Projektgebiet am Neunbrunnen
Auf den Landesflächen am Neunbrunnen zwischen dem Mengener Ortsteil Beuren und Herbertingen-Hundersingen weiden bereits seit 2019 Wasserbüffel. Die Fläche eignet sich besonders gut für diese Art der Beweidung, weil sich sehr feuchte und trockene Bereiche auf kleiner Fläche abwechseln und die maschinelle Pflege erschwert ist. Umfangreiche Bodenmodellierungen haben wieder offene Wasserstellen geschaffen, dort wo das Wasser des Neunbrunnens zutage tritt. 2024 brüteten sechs Kiebitz-Paare und von denen fünf Paare mit Jungvögeln beobachtet wurden. Zusammen mit dem engagierten Tierhalter vor Ort und den Ehrenamtlichen vom NABU wird das geeignetste Weide- und Zaunmanagement zum Schutz der Kiebitze erprobt.

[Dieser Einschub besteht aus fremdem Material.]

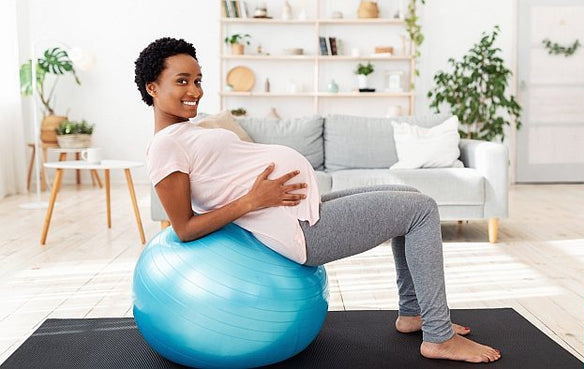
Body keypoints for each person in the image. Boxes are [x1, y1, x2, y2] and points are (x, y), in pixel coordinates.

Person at [134, 37, 501, 363]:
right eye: (181, 81)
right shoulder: (165, 146)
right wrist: (252, 200)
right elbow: (183, 227)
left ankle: (413, 313)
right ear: (153, 87)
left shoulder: (185, 132)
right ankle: (439, 337)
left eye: (198, 81)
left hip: (299, 211)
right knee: (422, 211)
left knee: (413, 197)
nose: (194, 91)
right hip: (296, 231)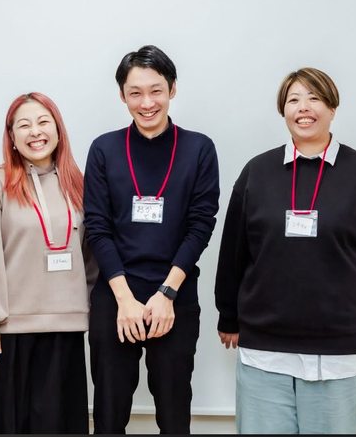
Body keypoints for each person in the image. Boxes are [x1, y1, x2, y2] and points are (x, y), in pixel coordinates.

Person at [215, 67, 356, 434]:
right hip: (265, 352)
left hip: (338, 352)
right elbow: (234, 251)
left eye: (314, 98)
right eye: (293, 100)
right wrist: (228, 315)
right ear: (283, 110)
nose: (303, 108)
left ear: (332, 108)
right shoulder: (257, 172)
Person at [83, 45, 220, 434]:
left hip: (174, 293)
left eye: (156, 90)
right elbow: (97, 226)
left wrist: (167, 293)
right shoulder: (104, 149)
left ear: (172, 89)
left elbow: (200, 225)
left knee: (174, 414)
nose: (147, 103)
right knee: (109, 414)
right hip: (116, 294)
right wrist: (124, 300)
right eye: (136, 93)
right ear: (122, 95)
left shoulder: (198, 148)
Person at [0, 92, 97, 434]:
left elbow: (91, 255)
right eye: (24, 125)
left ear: (58, 130)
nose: (35, 132)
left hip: (63, 332)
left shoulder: (78, 184)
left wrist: (90, 308)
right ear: (12, 136)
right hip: (4, 334)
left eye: (44, 122)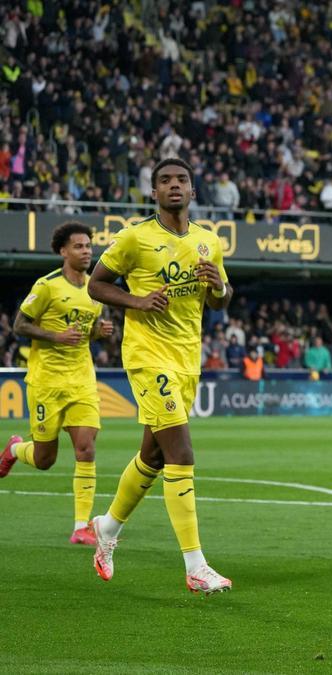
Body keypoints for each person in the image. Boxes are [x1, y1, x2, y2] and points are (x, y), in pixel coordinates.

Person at [86, 157, 234, 595]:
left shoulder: (209, 242)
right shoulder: (134, 238)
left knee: (152, 455)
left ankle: (107, 526)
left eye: (182, 180)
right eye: (165, 181)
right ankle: (195, 565)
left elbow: (222, 301)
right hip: (148, 356)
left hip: (188, 358)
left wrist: (219, 288)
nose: (174, 186)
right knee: (181, 453)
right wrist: (136, 301)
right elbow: (97, 285)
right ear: (153, 193)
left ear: (192, 190)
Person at [0, 222, 114, 545]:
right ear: (63, 251)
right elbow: (19, 325)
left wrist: (98, 333)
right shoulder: (46, 285)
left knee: (86, 448)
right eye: (78, 246)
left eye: (89, 246)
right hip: (47, 381)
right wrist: (55, 336)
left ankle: (81, 526)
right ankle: (14, 449)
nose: (86, 251)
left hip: (81, 378)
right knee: (45, 459)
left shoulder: (95, 289)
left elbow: (86, 333)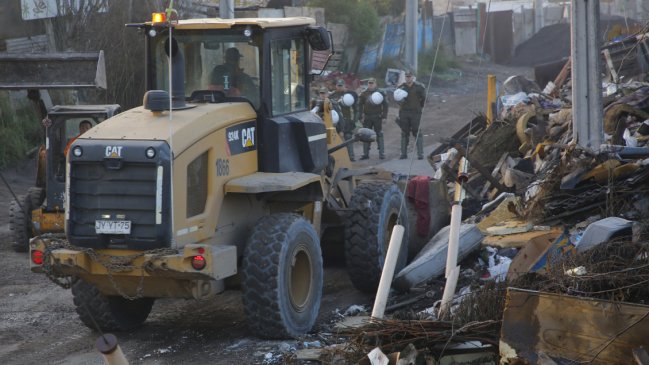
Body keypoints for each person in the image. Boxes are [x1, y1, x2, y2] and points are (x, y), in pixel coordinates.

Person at [396, 70, 426, 160]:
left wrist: (419, 107)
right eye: (406, 76)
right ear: (405, 77)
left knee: (417, 132)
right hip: (404, 113)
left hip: (415, 113)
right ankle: (403, 153)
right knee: (404, 132)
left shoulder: (419, 87)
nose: (408, 78)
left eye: (409, 76)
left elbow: (424, 98)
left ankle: (420, 154)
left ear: (413, 77)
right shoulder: (401, 88)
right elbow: (397, 99)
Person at [358, 78, 389, 160]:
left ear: (375, 84)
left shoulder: (380, 93)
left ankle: (382, 153)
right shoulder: (364, 93)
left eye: (372, 83)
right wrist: (360, 116)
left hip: (377, 117)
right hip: (367, 117)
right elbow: (360, 105)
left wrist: (384, 117)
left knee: (379, 134)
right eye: (369, 83)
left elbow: (385, 105)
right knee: (365, 134)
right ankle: (365, 154)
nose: (370, 84)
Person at [329, 79, 358, 161]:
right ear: (336, 86)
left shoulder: (350, 95)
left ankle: (351, 156)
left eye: (341, 85)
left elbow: (356, 109)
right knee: (335, 138)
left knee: (348, 137)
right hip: (336, 121)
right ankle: (337, 157)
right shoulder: (332, 96)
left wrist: (355, 120)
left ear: (344, 85)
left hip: (347, 120)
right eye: (338, 85)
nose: (339, 87)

Projektgebiet im Naturschutzgebiet „Langenauer Ried“
In Verbindung mit dem Vogelschutzgebiet „Donauried“ zählt das Naturschutzgebiet „Langenauer Ried“ zu den landesweit herausragenden Lebensräumen für Wiesenbrüter. Leider waren auch hier die Bestände in den letzten Jahrzehnten aufgrund Entwässerung sowie fehlender offener Nahrungs- und Bruthabitate rückläufig. Das Regierungspräsidium Tübingen hat daher bereits vor einigen Jahren begonnen, diesem Trend im Rahmen seines „Entwicklungskonzepts Weideverbund Donauried“ mit unterschiedlichen extensiven Beweidungsprojekten entgegen zu wirken. Diesen Winter wurden im Zusammenhang mit einem Projekt der Stiftung Naturschutzfonds Baden-Württemberg großräumige Entbuschungs- und Mulcharbeiten im Gebiet betrieben, denn der Kiebitz mag es schwarz, schlammig und weitgehend offen.
Der Erfolg ließ nicht lange auf sich warten: Auf den neu geschaffenen, weitgehend offenen Flächen, wurden Mitte März, das erste Mal seit mindestens 70 Jahren, wieder balzende Kiebitze gezählt. Ab Mai kommen dann erstmalig Wasserbüffel auf die Fläche, um als „Landschaftspfleger“ dafür zu sorgen, dass die Gehölze nicht überhandnehmen und die Wasserflächen erhalten bleiben.